=== ARTICLE ===
Cloudflare D1 Database

Status: Production Ready Last Updated: 2025-11-23 Dependencies: cloudflare-worker-base (for Worker setup) Latest Versions: wrangler@4.50.0, @cloudflare/workers-types@4.20251121.0

Recent Updates (2025):

  • Nov 2025: Jurisdiction support (data localization compliance), remote bindings GA (wrangler@4.37.0+), automatic resource provisioning
  • Sept 2025: Automatic read-only query retries (up to 2 attempts), remote bindings public beta
  • July 2025: Storage limits increased (250GB → 1TB), alpha backup access removed, REST API 50-500ms faster
  • May 2025: HTTP API permissions security fix (D1:Edit required for writes)
  • April 2025: Read replication public beta (read-only replicas across regions)
  • Feb 2025: PRAGMA optimize support, read-only access permission bug fix
  • Jan 2025: Free tier limits enforcement (Feb 10 start), Worker API 40-60% faster queries

Quick Start (5 Minutes)

1. Create D1 Database

# Create a new D1 database
npx wrangler d1 create my-database

# Output includes database_id - save this!

=== BRIEF A ===
List the months that head the bullet entries under "Recent Updates (2025)" in the D1 article.
The text and the rows below it are separate material.

=== DATA PROVIDED ===
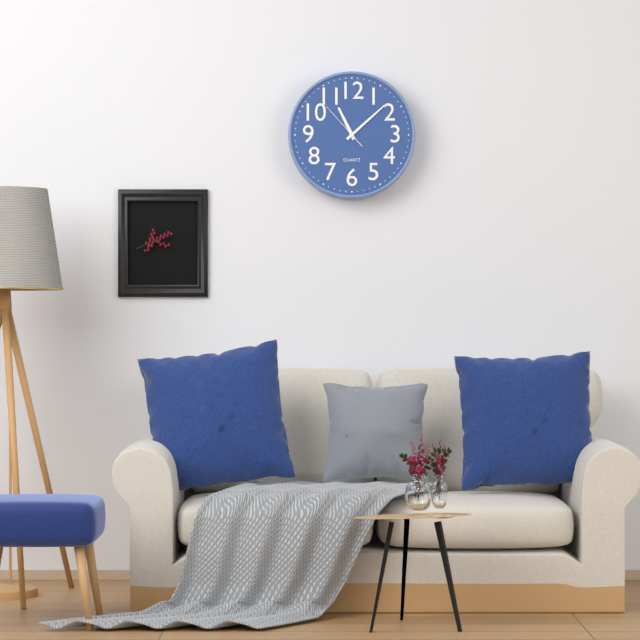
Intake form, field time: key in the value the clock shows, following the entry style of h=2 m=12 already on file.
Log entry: h=11 m=8
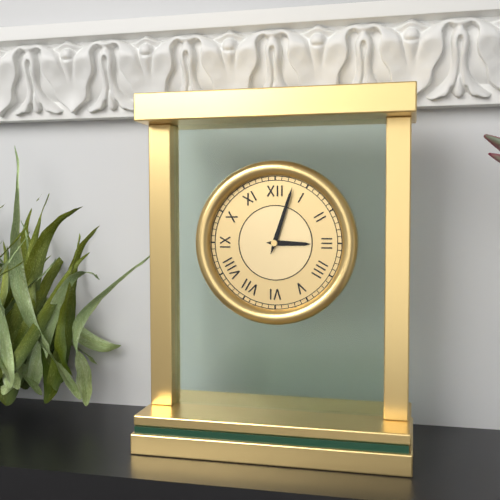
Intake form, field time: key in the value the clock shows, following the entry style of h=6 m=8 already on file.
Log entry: h=3 m=3
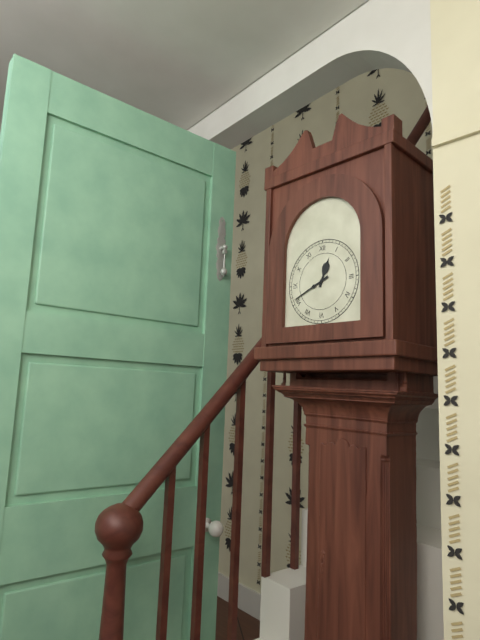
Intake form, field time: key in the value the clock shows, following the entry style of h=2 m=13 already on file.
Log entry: h=12 m=41
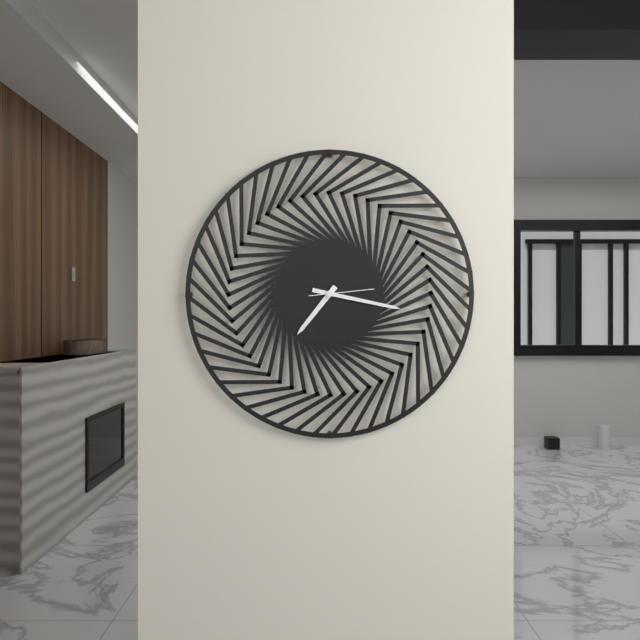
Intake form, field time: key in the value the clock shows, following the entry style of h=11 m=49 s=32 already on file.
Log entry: h=7 m=17 s=14
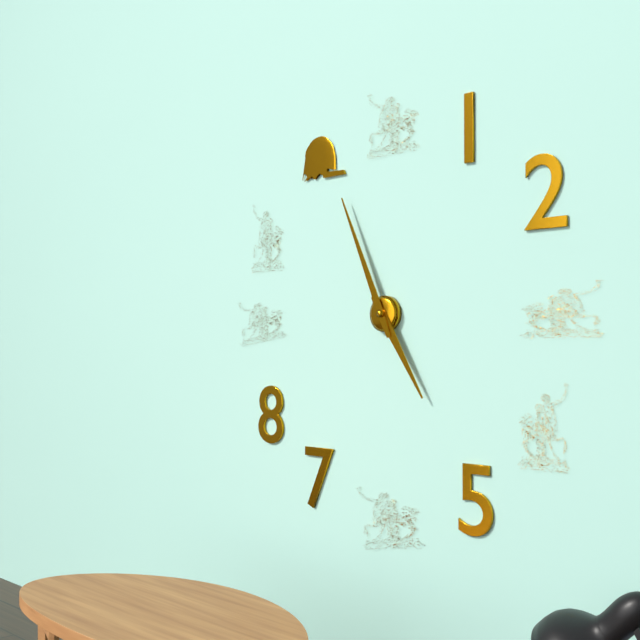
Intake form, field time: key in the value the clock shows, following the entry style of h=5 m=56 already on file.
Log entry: h=4 m=56
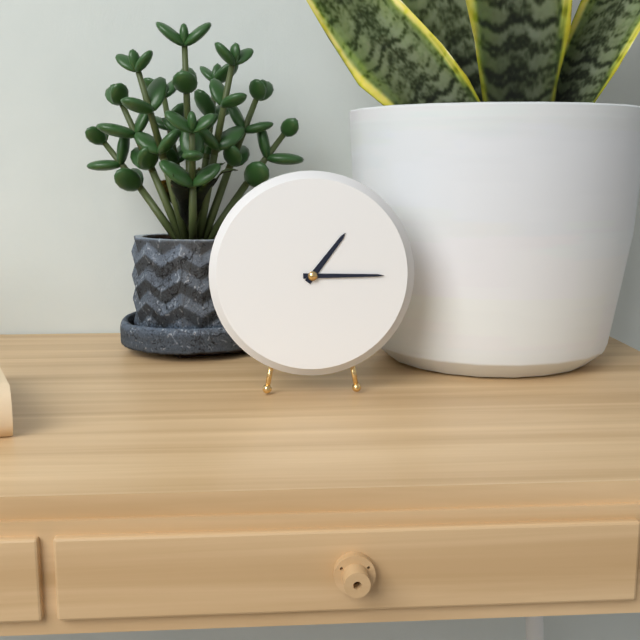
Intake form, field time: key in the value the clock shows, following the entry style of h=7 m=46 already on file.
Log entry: h=1 m=15
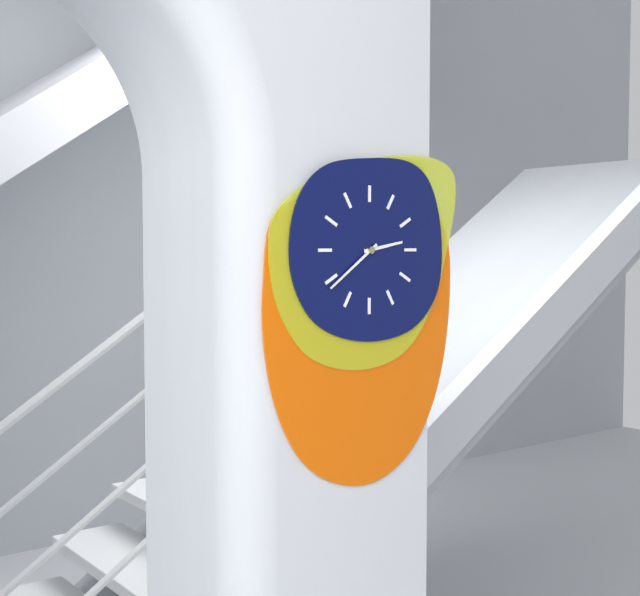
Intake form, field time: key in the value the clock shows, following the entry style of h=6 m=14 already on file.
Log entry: h=2 m=39
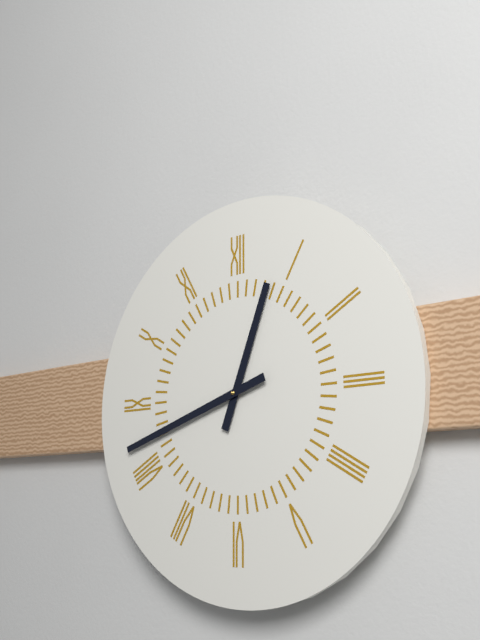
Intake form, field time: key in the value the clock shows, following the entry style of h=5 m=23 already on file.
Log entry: h=12 m=42
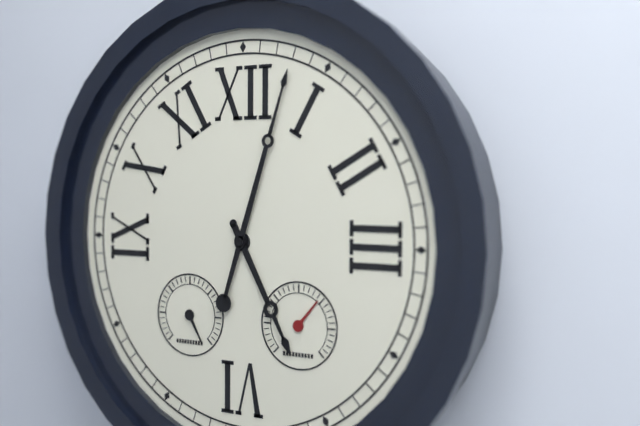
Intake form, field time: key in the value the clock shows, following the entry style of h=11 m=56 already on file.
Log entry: h=5 m=3
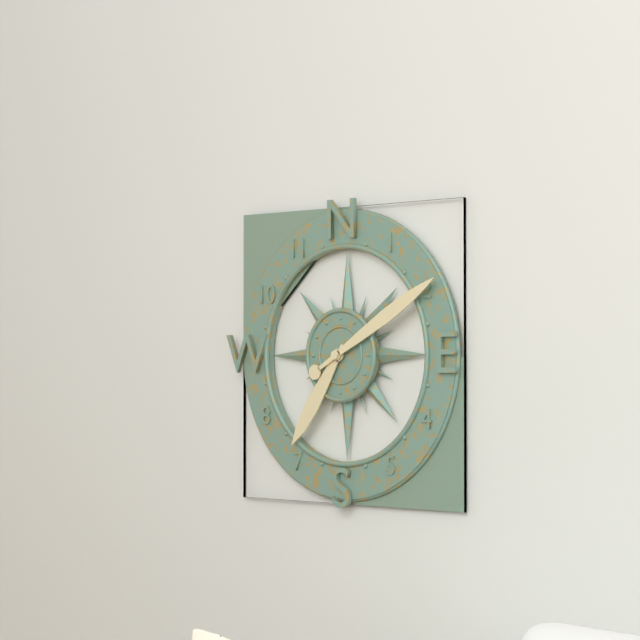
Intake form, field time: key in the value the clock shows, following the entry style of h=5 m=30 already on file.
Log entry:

=== BRIEF B ===
Output the part of the rows that opens with the line containing "m=46 already on file." and runs through the last row as a Markdown table with the columns No. and Line, numbering each line and skipping blank lines. Leave the pictures out.

=== FINAL RESULT A ===
Nov 2025, Sept 2025, July 2025, May 2025, April 2025, Feb 2025, Jan 2025

=== FINAL RESULT B ===
| No. | Line |
|---|---|
| 1 | Intake form, field time: key in the value the clock shows, following the entry style of h=7 m=46 already on file. |
| 2 | Log entry: h=1 m=15 |
| 3 | Intake form, field time: key in the value the clock shows, following the entry style of h=6 m=14 already on file. |
| 4 | Log entry: h=2 m=39 |
| 5 | Intake form, field time: key in the value the clock shows, following the entry style of h=5 m=23 already on file. |
| 6 | Log entry: h=12 m=42 |
| 7 | Intake form, field time: key in the value the clock shows, following the entry style of h=11 m=56 already on file. |
| 8 | Log entry: h=5 m=3 |
| 9 | Intake form, field time: key in the value the clock shows, following the entry style of h=5 m=30 already on file. |
| 10 | Log entry: |